法月綸太郎作品を手に取ったのはそういう次第である。

誘拐犯に取り違えられた子ども

『一の悲劇』は誘拐をテーマとする。企業の幹部の娘を妻とした主人公・山倉史朗は、妻の実家に気を使いながらも安定した日常生活を送っていた。しかしある時、子どもを誘拐したという連絡が入る。驚く史朗だったが、実は、その子どもとは主人公の子どもではなく、近所の子どもだった。

つまり犯人は、誘拐すべき子どもを取り違えてしまったのである。しかも、近所の子どもの母親・冨沢路子と史朗とは、かつて不倫関係にあり、子どもというのは史朗の実子なのである。また、主人公の妻・山倉和美は子どもを産めない体である。従って山倉史朗の子ども・隆史は、和美の妹・次美の息子で、次美が難産のために死去したことにより姉が隆史を引き取ったのである。

どろどろした、複雑な人間関係がストーリーに興を添える。隆史は史朗が血を分けた子どもではないが、養子として迎えている。一方、史朗が血を分けた子どもである茂は、路子との不倫関係の末に生まれた。しかも史朗は路子の前から姿を消してしまったのである。路子は嫌がらせのために、史朗の家の近所に居を構えた。しかも、茂を史朗と同じ学校に通わせているのだ。

茂は、結果的に犯人に殺害されてしまうが、路子は史朗に逆恨みする。読者は、茂を殺害され、悲しみのどん底に追いやられる路子に同情する。同時に、人間として不甲斐ない行動を取る史朗にイライラさせられていく。史朗が不倫の清算をきちんとしておけば、路子が史朗の近所に転居してくることもなかっただろう。転居しなければ、誘拐犯に茂を取り違えられることもなかったに違いない。

しかし、事件は意外な方向へと発展する。

陰鬱なラストが強いカタルシスを生む

路子は隆史を誘拐してしまう。そこで和美に対しても、茂が史朗の子どもであることを暴露する。武器で攻撃してくる路子に史朗はケガを負わされてしまうが、酷いケガではなく入院するも直ぐに退院することができた。史朗は真犯人が和美の父・門脇了壱であると見抜き、了壱に迫る。だが、了壱は犯人ではなかった。帰宅した史朗を待っていたのは妻・和美が真犯人であるという事実であった。

誘拐犯は山倉史朗の妻・和美である。和美は茂の父親が史朗であることを知っていた。ゆえに、誘拐して身代金をもらうことが目的ではなく、茂殺害が目的だったのだ。そして和美は、まるで史朗へのあてつけのように自宅で首を吊って自殺している。

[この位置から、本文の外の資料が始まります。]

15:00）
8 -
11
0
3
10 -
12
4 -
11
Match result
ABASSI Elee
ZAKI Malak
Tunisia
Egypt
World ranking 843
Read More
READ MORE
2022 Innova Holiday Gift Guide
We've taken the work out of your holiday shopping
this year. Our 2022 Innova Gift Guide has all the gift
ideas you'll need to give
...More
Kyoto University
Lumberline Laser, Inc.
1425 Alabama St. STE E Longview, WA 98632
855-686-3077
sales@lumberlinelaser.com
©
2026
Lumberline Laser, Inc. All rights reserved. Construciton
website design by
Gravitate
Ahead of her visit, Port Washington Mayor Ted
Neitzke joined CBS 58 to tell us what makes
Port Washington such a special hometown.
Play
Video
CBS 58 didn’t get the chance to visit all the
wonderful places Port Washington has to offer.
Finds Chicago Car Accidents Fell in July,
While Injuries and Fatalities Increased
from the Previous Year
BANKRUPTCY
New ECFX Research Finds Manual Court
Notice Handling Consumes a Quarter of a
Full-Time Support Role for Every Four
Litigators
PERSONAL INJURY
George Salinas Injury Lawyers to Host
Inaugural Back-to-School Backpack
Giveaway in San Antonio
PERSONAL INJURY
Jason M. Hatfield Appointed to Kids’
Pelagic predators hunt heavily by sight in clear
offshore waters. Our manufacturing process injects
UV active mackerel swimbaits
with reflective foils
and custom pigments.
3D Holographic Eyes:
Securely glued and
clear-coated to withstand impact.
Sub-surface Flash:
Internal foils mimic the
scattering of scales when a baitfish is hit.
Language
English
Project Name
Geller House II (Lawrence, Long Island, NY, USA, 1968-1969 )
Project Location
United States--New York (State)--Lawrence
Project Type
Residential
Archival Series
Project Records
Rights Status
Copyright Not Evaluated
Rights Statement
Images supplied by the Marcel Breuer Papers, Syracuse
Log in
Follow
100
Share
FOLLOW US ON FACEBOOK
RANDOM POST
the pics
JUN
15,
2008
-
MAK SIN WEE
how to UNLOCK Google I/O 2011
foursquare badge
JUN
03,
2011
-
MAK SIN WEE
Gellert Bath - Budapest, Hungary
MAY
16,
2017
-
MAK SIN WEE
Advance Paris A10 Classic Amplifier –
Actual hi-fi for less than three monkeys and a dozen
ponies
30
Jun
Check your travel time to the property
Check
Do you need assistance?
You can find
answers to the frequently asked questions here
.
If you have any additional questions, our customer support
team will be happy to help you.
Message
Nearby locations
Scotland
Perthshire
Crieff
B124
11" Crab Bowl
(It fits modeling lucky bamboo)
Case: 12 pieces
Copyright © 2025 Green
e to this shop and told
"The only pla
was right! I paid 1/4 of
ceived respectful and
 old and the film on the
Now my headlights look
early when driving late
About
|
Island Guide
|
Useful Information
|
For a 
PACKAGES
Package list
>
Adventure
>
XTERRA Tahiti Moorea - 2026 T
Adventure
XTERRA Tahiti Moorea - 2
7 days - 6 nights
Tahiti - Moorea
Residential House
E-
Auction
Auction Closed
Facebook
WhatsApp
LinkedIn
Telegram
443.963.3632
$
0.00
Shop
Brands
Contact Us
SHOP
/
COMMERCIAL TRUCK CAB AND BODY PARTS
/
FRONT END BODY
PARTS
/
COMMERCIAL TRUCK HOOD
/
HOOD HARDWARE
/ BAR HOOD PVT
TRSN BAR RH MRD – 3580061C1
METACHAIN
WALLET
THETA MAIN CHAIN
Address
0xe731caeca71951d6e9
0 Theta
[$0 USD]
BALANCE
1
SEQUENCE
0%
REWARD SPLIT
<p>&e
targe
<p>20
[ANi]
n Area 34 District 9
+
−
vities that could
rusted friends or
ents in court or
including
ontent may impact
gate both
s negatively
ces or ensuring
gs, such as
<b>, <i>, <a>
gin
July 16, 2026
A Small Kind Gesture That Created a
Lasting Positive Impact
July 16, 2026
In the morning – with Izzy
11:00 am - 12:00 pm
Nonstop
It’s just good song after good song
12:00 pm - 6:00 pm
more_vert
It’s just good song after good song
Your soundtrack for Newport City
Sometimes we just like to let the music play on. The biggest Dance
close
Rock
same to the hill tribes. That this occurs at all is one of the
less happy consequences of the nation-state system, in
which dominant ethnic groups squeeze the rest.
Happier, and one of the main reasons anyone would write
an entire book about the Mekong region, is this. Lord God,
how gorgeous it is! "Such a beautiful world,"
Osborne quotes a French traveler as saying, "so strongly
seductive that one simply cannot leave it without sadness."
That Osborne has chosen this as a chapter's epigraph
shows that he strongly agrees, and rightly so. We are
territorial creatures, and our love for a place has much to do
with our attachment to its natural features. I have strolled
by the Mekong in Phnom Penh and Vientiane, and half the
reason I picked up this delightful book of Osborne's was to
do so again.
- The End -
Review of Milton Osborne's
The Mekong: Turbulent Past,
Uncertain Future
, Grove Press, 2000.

陰鬱なラストである。史朗は、本当に愛していたのは和美であった。だから退院後は、性急に和美の元へと戻ろうとしていた。しかし和美は夫を許してはいなかったし、夫の元愛人を憎んでいた。それゆえに、和美は史朗が唯一血を分けた子である隆史を殺害したのだ。そして、罪を償うことなく首吊り自殺をしてしまった。

史朗の愛を和美は拒む。史朗の弁明を、謝罪を、和美は認めない。隆史を殺害して自らは自殺したことに、史朗への絶対的な拒絶が浮かんでくる。和美の狂気に私は慄然としたが、同時に、史朗の悪を糾弾するためには和美の殺人罪と自殺とが必要だったようにも思う。陰鬱なラストは不気味で不快だが、同時に強いカタルシスを生む。